Tzi Ma, the 57 -year-old actor who has appeared in movies like Mulan and The Farewell, recently faced discrimination in broad daylight. Ma lamented that racism against Asian-Americans is alive and well — as it has been in Hollywood for some time.
‘Mulan’ actor Tzi Ma tells his story of Asian-American discrimination during the COVID-19 pandemic
If you don’t know Tzi Ma’s name, you’ve probably seen his face; as Time reported recently:
… he played the father of Awkwafina’s Billi in The Farewell, and in March, was about to embark on press tours for both Mulan (in which he plays Mulan’s father) and Tigertail (Alan Yang’s Netflix drama in which he serves as the lead), before Mulan‘s release date was postponed and all non-essential in-person business was called off due to the COVID-19 pandemic.
Despite Ma’s success, the actor told Time recently that he faced racism in his community. The publication reported that Ma “was racially profiled and verbally attacked outside of his local Whole Foods in Pasadena, Calif.” Ma told Time:
I parked my car and a man drove up slowly, and I mistook it as a courtesy for me to cross. But he didn’t stop. He just kept on rolling, in the meantime rolling his window down. He stopped right in front of me with his car and said, straight in my eyes, ‘You should be quarantined.’ And then he took off.
Ma said at first, he brushed it off. But eventually, he “really got angry.”
“Things just didn’t feel right,” the Mulan actor said. “Disoriented. I felt so violated. I just started screaming at him. But of course, he’s gone. He’s at the exit gate, making a right.”
‘The Farewell’ cast member is grateful for more representation in Hollywood
Ma has a history of fighting for justice.

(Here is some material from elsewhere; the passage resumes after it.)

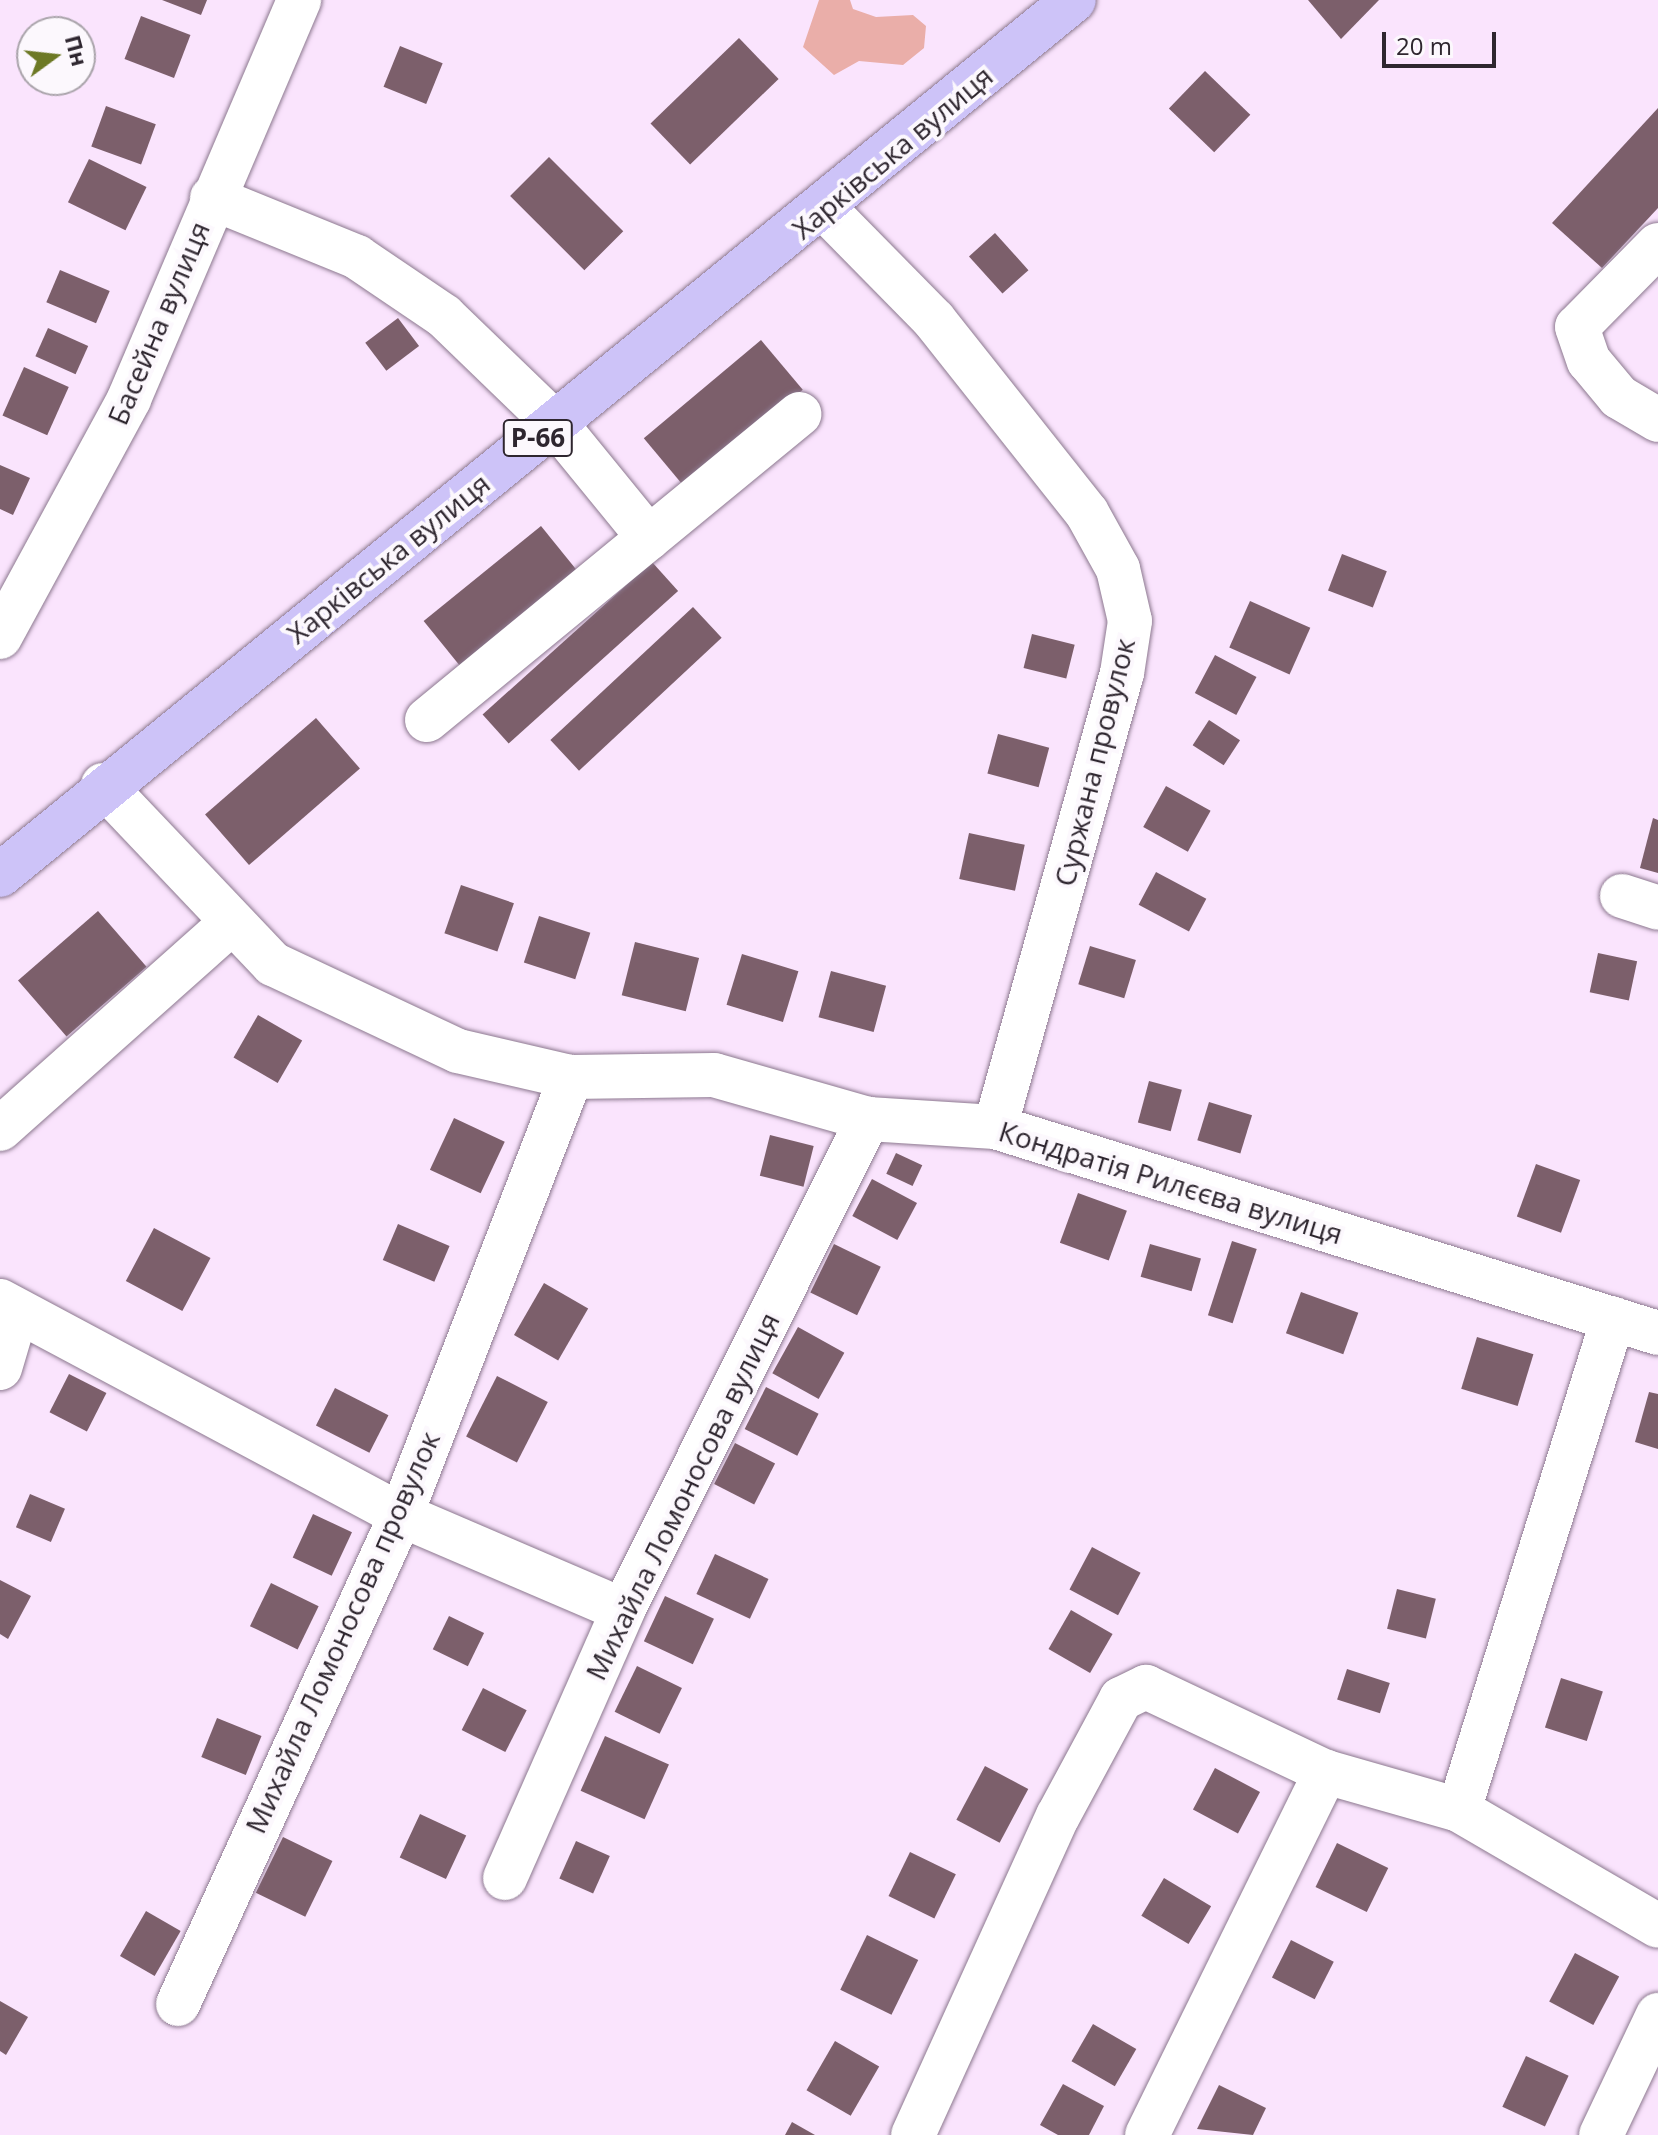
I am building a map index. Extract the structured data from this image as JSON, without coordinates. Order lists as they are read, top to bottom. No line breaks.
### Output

Years after facing intense bullying as a kid, Ma set boundaries for himself as an actor of color in Hollywood. Time wrote:
After repeatedly being asked to play villainous kung fu caricatures early in his career, he set strict rules for himself about what roles he would and would not take. While his credits piled up—including Rush Hour, 24 and NYPD Blue—he frequently sparred with writers and directors about his token characters’ lack of depth.
“There were so many of these martial arts films where we’re always the bad guy while the hero’s always white,” Ma recalled to Time. “Obviously, all of that evolved.” The Farewell cast member is grateful for the expanded representation in media today.
“Right now, I feel that I don’t have that burden anymore, because I feel that there’s enough representation out there today,” he shared. “Whatever changes may come, you have to follow the change.”
‘Mulan’ cast member Tzi Ma looks back on Chinese people’s history in America
When asked whether Ma was hopeful for the future of the U.S. — or, could racism be “eradicated?” — the actor replied:
I’m a pretty optimistic guy, but this is something I’ve faced throughout my life, so I know it ain’t gonna change that much. We’re going to continue to face it: to be perpetual foreigners.
The Mulan actor’s advice?
“… we need to reach back and think about history and who came first,” he said. Ma reminded the interviewer of Chinese-Americans’ history:
When we came to this country, we came to build a railroad. These guys are … strong, resilient, vocal, unified. Thousands of men went on strike … they went miles up and down the line, getting everybody on the same page. The biggest labor movement ever: we did it. We have to channel those guys.
Ma warned against his fellow Asian-Americans falling into “stereotype.”
“We’re respectful—and that’s OK,” Ma explained. “But we do stand up for ourselves.”